Simply put, sustainable finance requires banks and credit unions to review their loan portfolios and policies to determine the impact they have on the environment and society in general.
For example, The Rainforest Action Network, an environmental organization based in San Francisco, found that in the five consecutive years following the signing of the Paris Climate Accord in 2015 the top 60 biggest banks in the world contributed $3.8 trillion worth of financing to fossil fuels.
It’s not all about risk assessment. Dr. Ben Caldecott, Director of the Oxford Sustainable Finance Program at the University of Oxford, maintains that “sustainable finance create[s] huge opportunities for the banking sector. This extends from green mortgages enabling energy efficiency retrofits through to empowering individuals to engage constructively with companies. These efforts can help normalize and mainstream behaviors necessary for tackling climate change.”
Banks in the U.K. and The Netherlands have experienced benefits after implementing sustainable initiatives, such as increased customer retention, according to Mobiquity. American banks say that implementing green business strategies makes it easier to keep up with the competition — neobanks in particular.
Here are several examples of sustainable finance initiatives of large banks:
JP Morgan – Pledged to facilitate financing in climate action and sustainable development ventures worth $2.5 trillion over the next ten years. The bank also set a target in 2021 to reduce its Scope 1 and Scope 2 greenhouse gas emissions by 40% by 2030.
Bank of America – Says that it procured 100% renewable energy in 2019, and is now focused on funneling $1 trillion into sustainable economy initiatives by 2030. These will include different goals, such as “low-carbon energy, energy efficiency and sustainable transportation, in addition to addressing other important areas like water conservation, land use and waste,” according to the bank.
Lloyds Banking Group – Pledged to cut the amount of carbon emissions they finance by more than 50% by 2030 and achieve net zero carbon operations by 2030. To accomplish this, the U.K. bank has pivoted so that 100% of its global electricity demand comes from renewable sources. Also it is working to cut out 42 million items of single-use plastic from offices and branches.

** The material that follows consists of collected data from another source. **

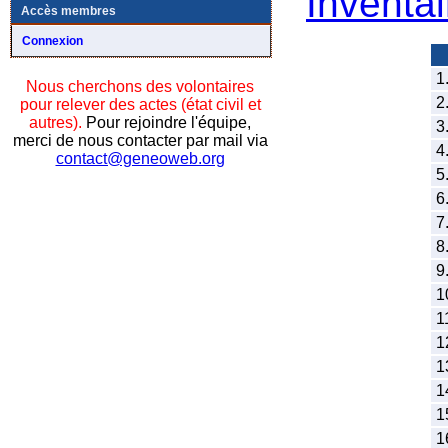
Inventai
Accès membres
Connexion
1
Nous cherchons des volontaires
2
pour relever des actes (état civil et
autres).
Pour rejoindre l'équipe,
3
merci de nous contacter par mail via
4
contact@geneoweb.org
5
6
7
8
9
1
1
1
1
1
1
1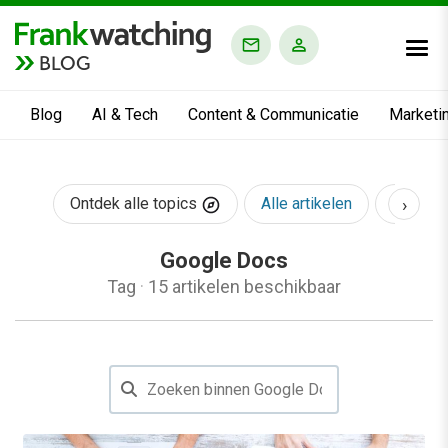
BLOG
Blog
AI & Tech
Content & Communicatie
Marketi
›
Ontdek alle topics
Alle artikelen
AI & Te
Google Docs
Tag
·
15 artikelen beschikbaar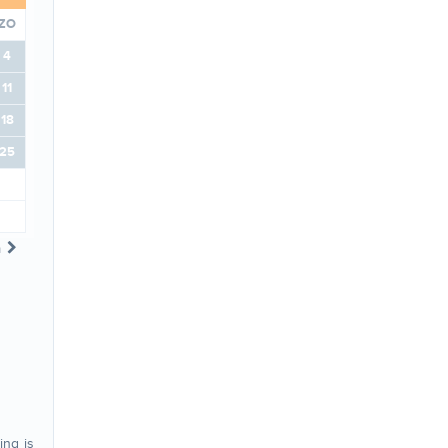
ZO
4
11
18
25
n
ing is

Citibank – In its 2021 Environmental and Social Policy Framework pledge, Citi promised to invest $250 billion in sustainable solutions by 2026 as part of its Environmental Finance Goal. It also joined the commitment to achieve net zero greenhouse gas emissions by 2050.

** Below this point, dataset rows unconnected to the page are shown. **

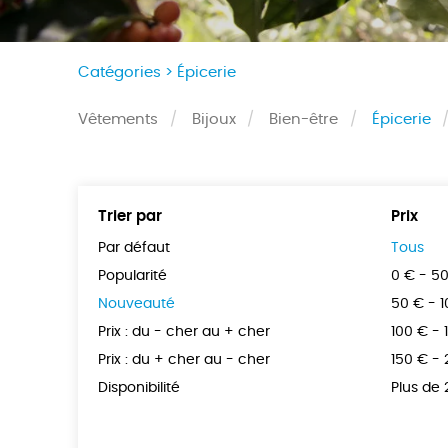
Catégories >
Épicerie
Vêtements
Bijoux
Bien-être
Épicerie
Trier par
Prix
Par défaut
Tous
Popularité
0 € - 5
Nouveauté
50 € - 
Prix : du - cher au + cher
100 € - 
Prix : du + cher au - cher
150 € -
Disponibilité
Plus de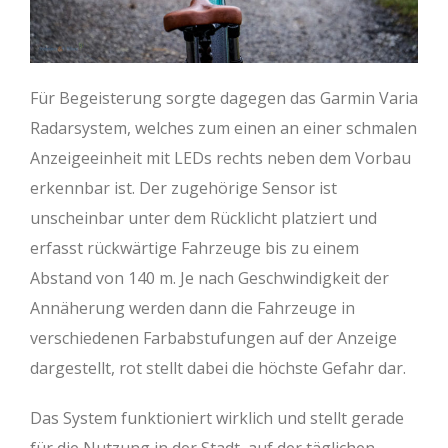
Für Begeisterung sorgte dagegen das Garmin Varia
Radarsystem, welches zum einen an einer schmalen
Anzeigeeinheit mit LEDs rechts neben dem Vorbau
erkennbar ist. Der zugehörige Sensor ist
unscheinbar unter dem Rücklicht platziert und
erfasst rückwärtige Fahrzeuge bis zu einem
Abstand von 140 m. Je nach Geschwindigkeit der
Annäherung werden dann die Fahrzeuge in
verschiedenen Farbabstufungen auf der Anzeige
dargestellt, rot stellt dabei die höchste Gefahr dar.
Das System funktioniert wirklich und stellt gerade
für die Nutzung in der Stadt, auf der täglichen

Next Steps Financial Institutions Can Take
Not every bank or credit union can afford to invest millions in green initiatives. There are plenty of other sustainable solutions that financial institution leaders can pitch to executive teams and board members, including (but certainly not limited to) these two:
1. A Green Lending Portfolio
In Mobiquity’s report, David Callaway, Founder and Editor-in-Chief of Callaway Climate Insights and former Editor-in-Chief of USA Today and MarketWatch, maintains that “the lending books of many banks are rapidly changing, with green bonds, green loans and other green financings rising rapidly around the world.”

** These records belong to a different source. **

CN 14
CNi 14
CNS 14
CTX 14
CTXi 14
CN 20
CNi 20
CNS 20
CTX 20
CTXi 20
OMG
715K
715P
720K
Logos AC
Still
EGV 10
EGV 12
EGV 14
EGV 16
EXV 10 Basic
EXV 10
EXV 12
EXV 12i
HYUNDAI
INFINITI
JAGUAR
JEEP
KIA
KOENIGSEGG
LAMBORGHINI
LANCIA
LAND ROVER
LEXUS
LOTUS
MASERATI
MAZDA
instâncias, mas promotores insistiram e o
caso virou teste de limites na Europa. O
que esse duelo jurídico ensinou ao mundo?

Yet it can be difficult to transition the loan books away from non-sustainable financing. That is why there are catalysts in the industry, such as the Net-Zero Banking Alliance, a consortium of 43 banks committed to “aligning their lending and investment portfolios with net-zero emissions by 2050.” The Alliance is convened under the auspices of the U.N.
Financial institutions can also look to the UN Environment Programme Finance Initiative (UNEP FI) — Principles for Responsible Banking, which is looking to help banks revitalize their existing lending portfolios. The program currently is comprised of 250 banks that represent 40% of the world’s banking assets.
2. Digital Transformation
Banks and credit unions may be surprised to learn that even a digital transformation strategy means they are being more sustainable. Ruby Walia says he’s surprised financial institutions don’t take more credit for it.
Take, for instance, both the monetary cost and environmental cost of checks, says Walia. Creating a digital version of an analog system can instantly reduce a financial institution’s carbon footprint.
Additionally, even keeping consumer and bank data in the cloud — instead of every financial institution maintaining their own data center and servers or using a physical paper trail — can greatly influence how much energy is being used.